(Chart understanding data)
= Beginning of Section =

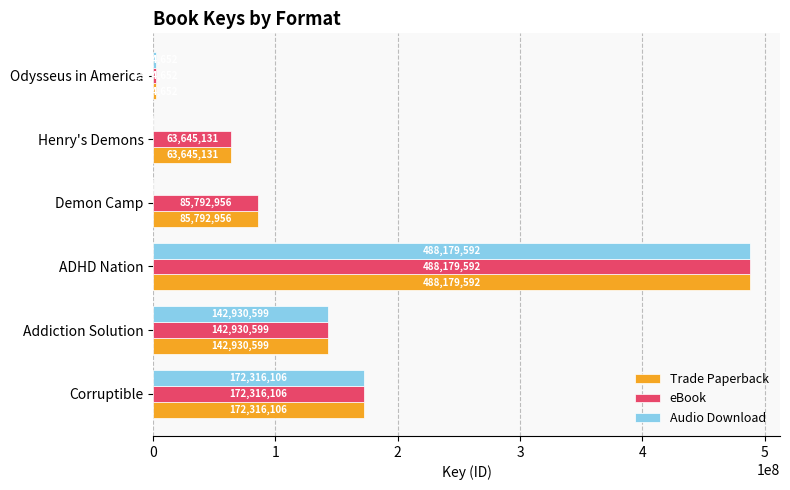

At which label is eBook closest to 245052122?

Corruptible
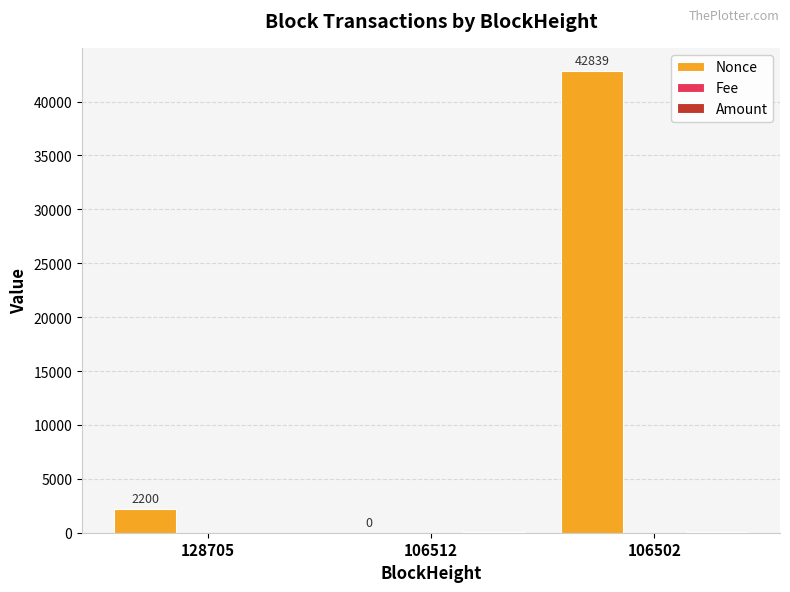

The value of Nonce at 106502 is 61387.6. True or false?

False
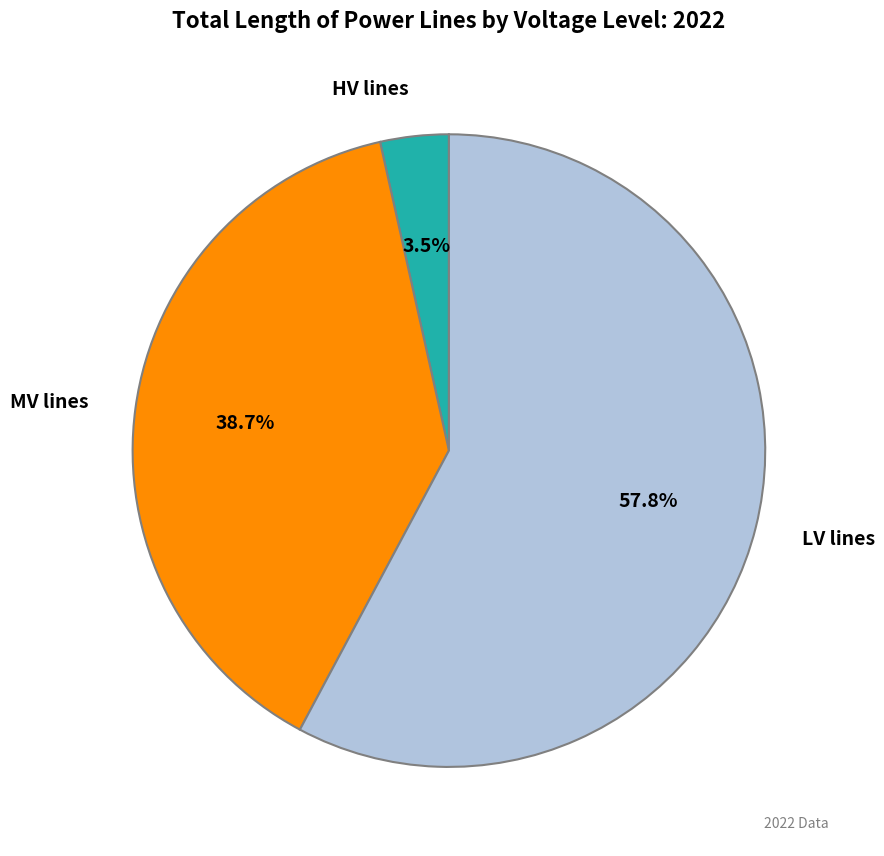

Is there a majority slice in this chart?

Yes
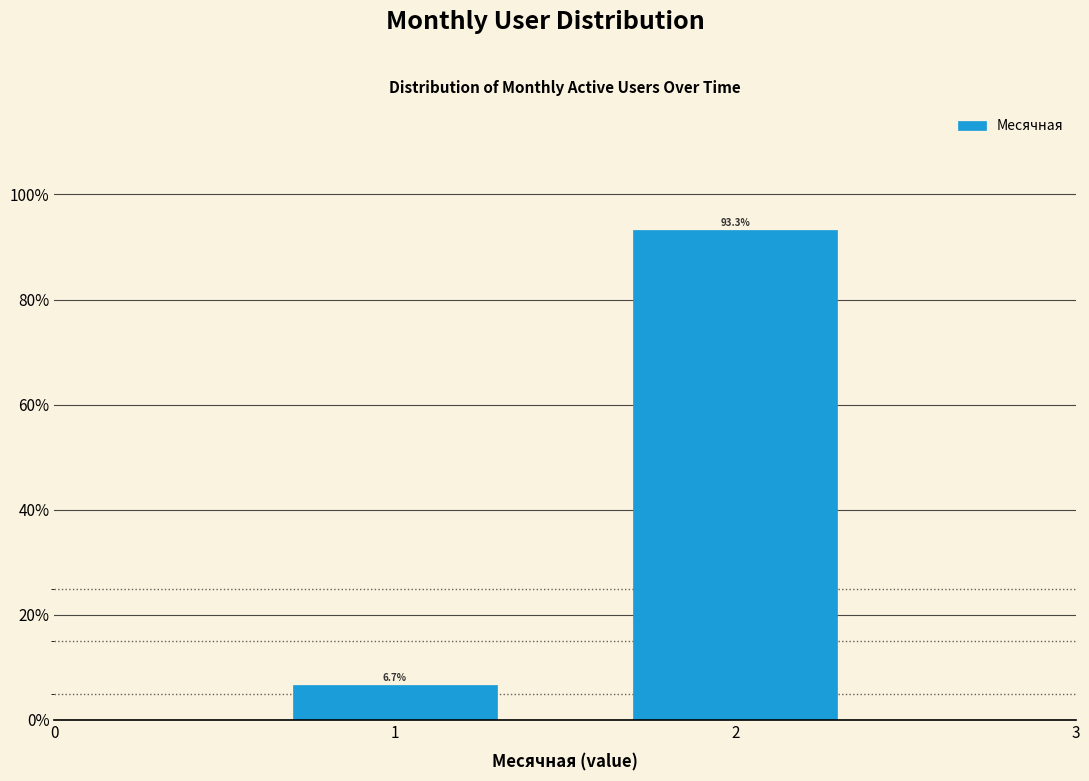

Reading left to right, extract all data points from this chart.

1=6.7	2=93.3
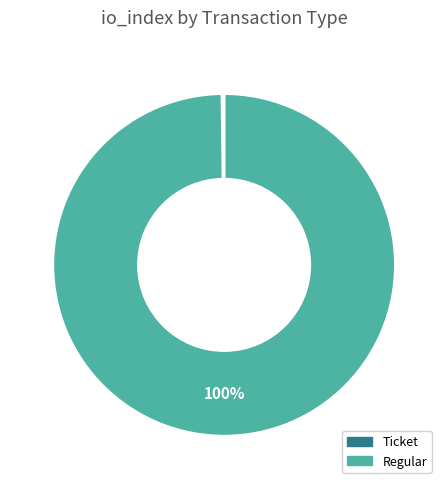

Which category has the biggest portion of the pie?

Regular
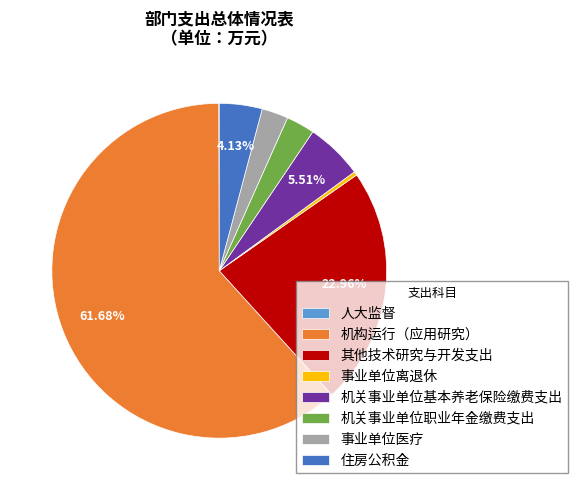

Which category has the biggest portion of the pie?

机构运行（应用研究）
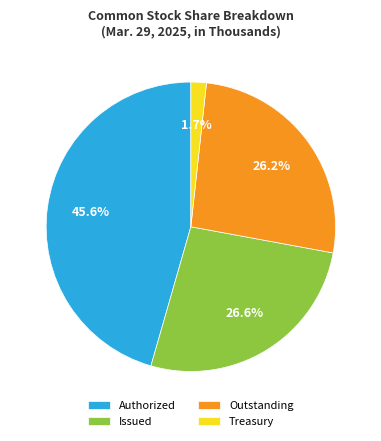

Between Outstanding and Authorized, which is larger?

Authorized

= End of Section =

Find every line in the entries above that contains the string "this", and copy each of those lines.

**TASK ANSWER:**
Is there a majority slice in this chart?
Reading left to right, extract all data points from this chart.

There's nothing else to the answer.